What is knowledge management with AI?
Knowledge management denotes the systematic capture, structuring, sharing, and use of organisational knowledge. AI changes it fundamentally: RAG systems make internal knowledge accessible through language; LLMs turn documents into retrievable knowledge.
DEFINITION
Knowledge management deals with the question: How does an organisation ensure that the right knowledge is available in the right place at the right time?
Traditionally, knowledge management was a question of documentation: wikis, databases, SharePoint structures. The problem: the data exists but is hard to find, outdated, or not meaningfully connected.
AI transforms knowledge management on three levels:
1. Accessibility: RAG systems (Retrieval-Augmented Generation) make internal documents accessible through natural-language search: “What is our process for exception approvals?” instead of browsing directories.
2. Extraction: LLMs can extract structured knowledge from long documents, meeting recordings, or email protocols.
3. Connection: AI identifies links between knowledge blocks that humans would overlook.
Two knowledge types are relevant:
- Explicit knowledge: documented — handbooks, processes, guides.

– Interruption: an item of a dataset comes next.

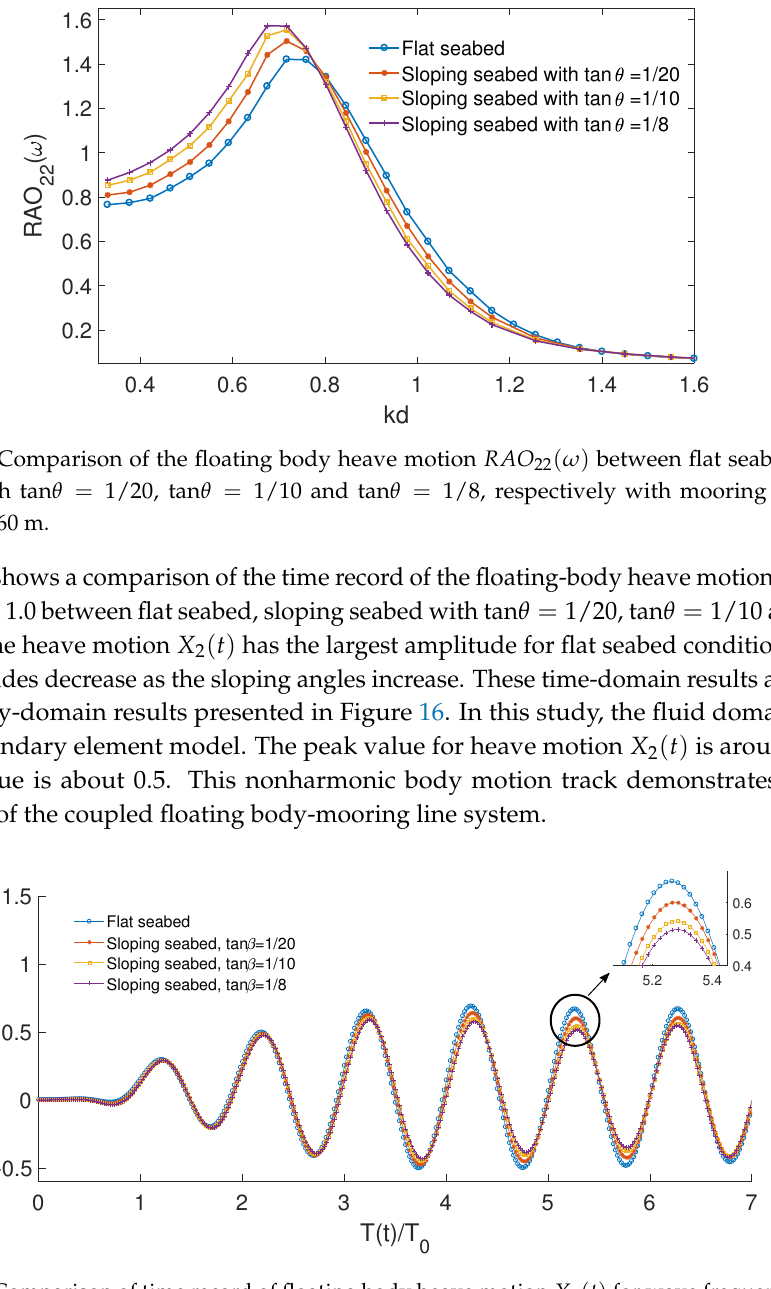
Figure 17. Comparison of time record of floating body heave motion X 2 ( t ) for wave frequency kd = 1.0 between flat seabed, sloping seabed with tan θ = 1/20, tan θ = 1/10 and tan θ = 1/8, respectively. ( t ) for wave frequency kd =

AI can search, summarise, and retrieve it.
- Implicit knowledge: in people’s heads — experiential knowledge, intuition, networks. AI can partly make it accessible through systematic questioning and transcription.
The most important principle: the strongest knowledge management system is the one that gets used. Technology alone does not create a knowledge culture.
CONNECTIONS
Leadership
Servant Leadership also means ensuring teams have access to the knowledge they need. AI-supported knowledge management is a practical expression of that. Leader as enabler of knowledge access, not information gatekeeper.
Agility
Retrospectives are a form of organised knowledge management: teams distil implicit project knowledge into explicit lessons. AI can help structure retrospective outputs and make them accessible to future teams.
Project Management
Lessons Learned are classic knowledge management. AI can help automatically generate Lessons Learned documents, cluster them by theme, and make them retrievable for similar projects. That significantly increases the actual value of Lessons Learned.
KEY POINTS
- AI transforms knowledge management: RAG makes documents retrievable through language.
- Two knowledge types: explicit (documented) and implicit (experiential knowledge).
- The strongest system is the one that gets used. Culture before technology.
- LLMs can extract and connect knowledge from long documents.
- Data quality is the critical prerequisite for functional AI knowledge management.
EXAMPLE
A consulting firm has 10 years of project reports in SharePoint. Problem: nobody searches there. Too unstructured, too much, too hard to find. With RAG-based knowledge management: an internal AI tool searches all reports and answers questions such as “Which projects had similar challenges to client X?” or “What did we learn in change management projects in the pharmaceutical industry?” Result: project teams save hours on research, more institutional knowledge flows into new projects, mistakes are not repeated.
MISCONCEPTIONS
Does AI knowledge management mean documenting everything?
More documentation is not automatically better knowledge management. Quality beats quantity: well-structured, current, valid documents are more valuable than an ocean of outdated files. Knowledge management also means curating no more than necessary.
Is knowledge management an IT task?
IT provides the infrastructure. But knowledge management is a leadership task. It is about creating a culture in which knowledge is shared rather than hoarded, documented rather than forgotten, and used rather than left to gather dust.